Outputs the result of a material phenomenon shader to the Material node’s Material port.

Ports for Parameters: The Ins and Outs

In the render tree, every shader node lists its parameters as ports. You connect shaders by plugging one node’s output port into another node’s input port, each of which represents a parameter.

 

Some shader nodes have multiple output ports (also known as multi-output nodes). These nodes can extend the power of the render tree significantly, because the information calculated by the shader can be extracted to multiple data channels, and each channel can be used separately (with its own data type), instead of being combined into a single output.

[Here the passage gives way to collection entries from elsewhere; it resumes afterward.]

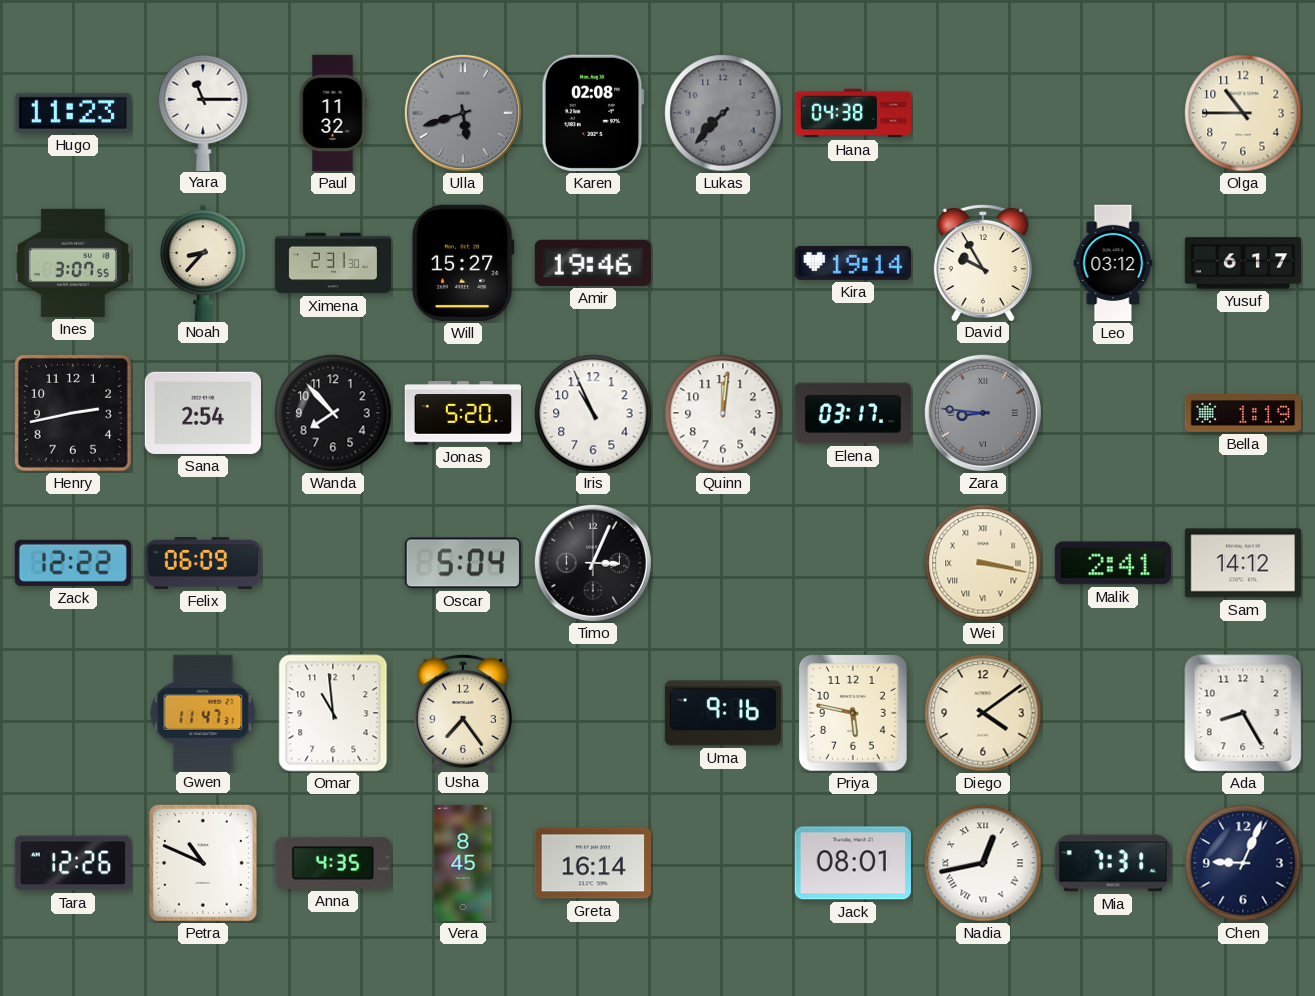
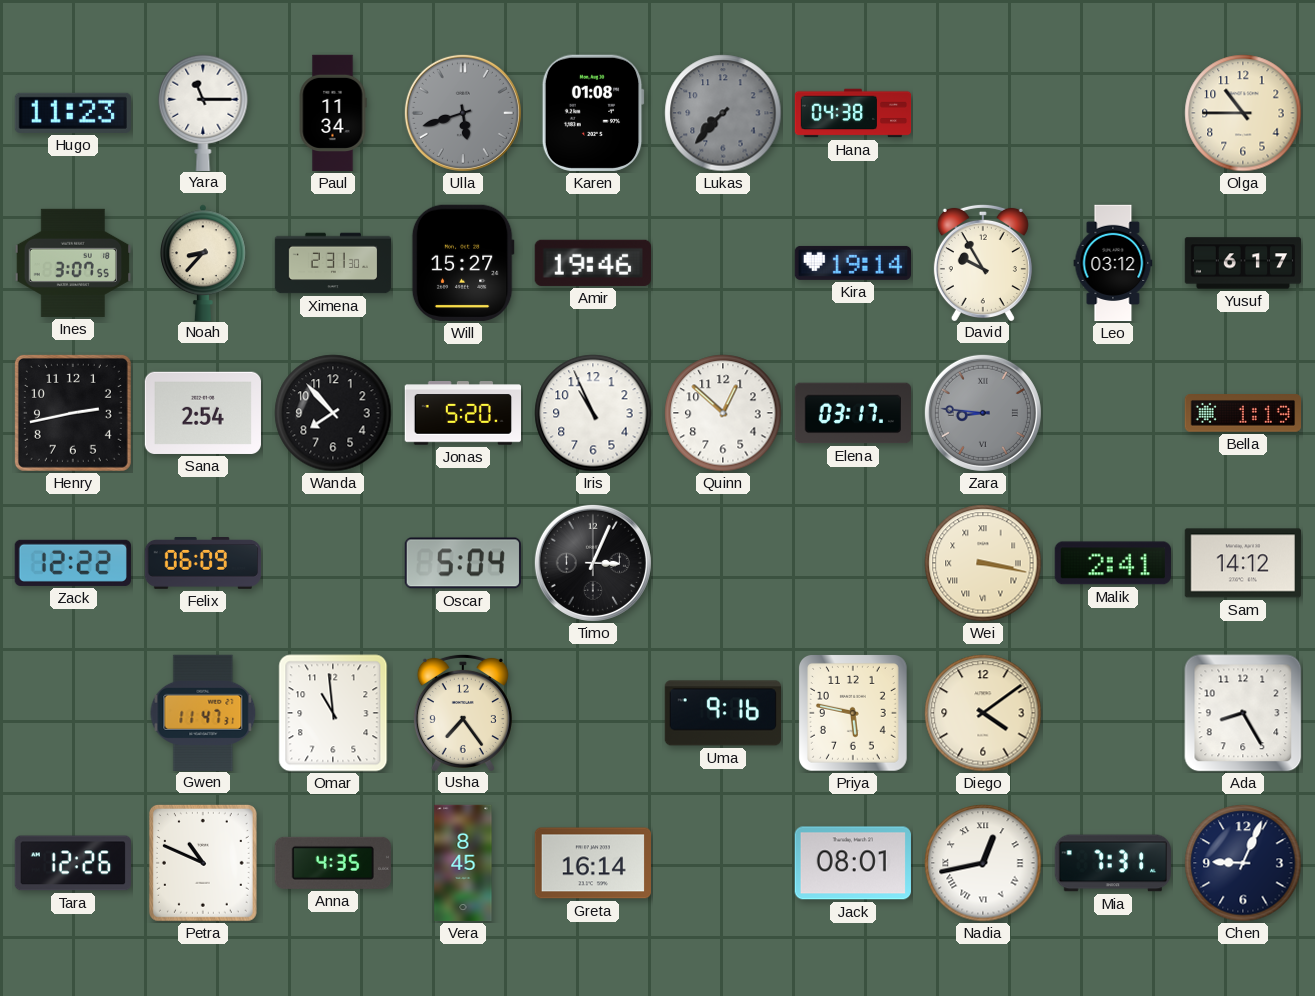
Paul: 11:32 -> 11:34
Karen: 02:08 -> 01:08
Quinn: 12:01 -> 12:52
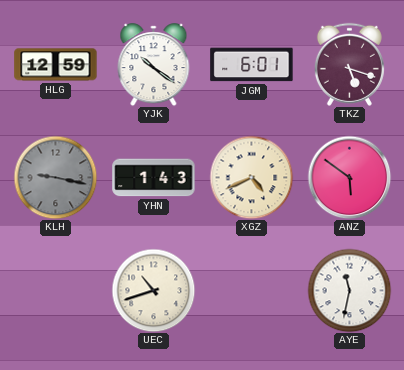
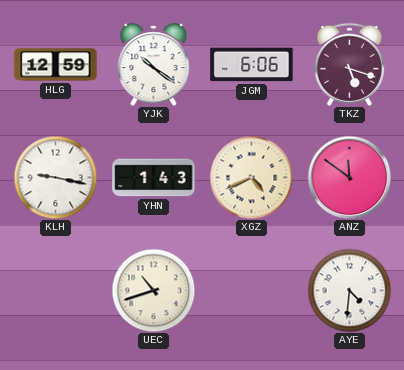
JGM: 6:01 -> 6:06
KLH dial: grey -> white
ANZ: 5:51 -> 11:51
AYE: 11:32 -> 4:31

Multi-output nodes can serve several functions, such as the Particle Density shader that outputs both color and density at the same time to define the volume of a point cloud, or the RGBA Split shader that splits a texture’s colors and alpha into separate outputs to be used elsewhere in the render tree, and so forth.

 

As long as one node’s output type matches the input type of the destination port, you can connect the two nodes. What happens depends on the value of the outputting node, the setting of the inputting node, and, of course, where you’re connecting the node. For more information on how to connect shaders using the render tree, see Connecting Shader Nodes.

Port Groups

When a shader has a large number of parameters, their ports are grouped in the shader’s render tree node. This is also true of texture layers that you add to a given node, each of which belongs to is own port group.

 

For information about collapsing and expanding port groups and texture layers, see Collapsing and Expanding Port Groups and Texture Layers.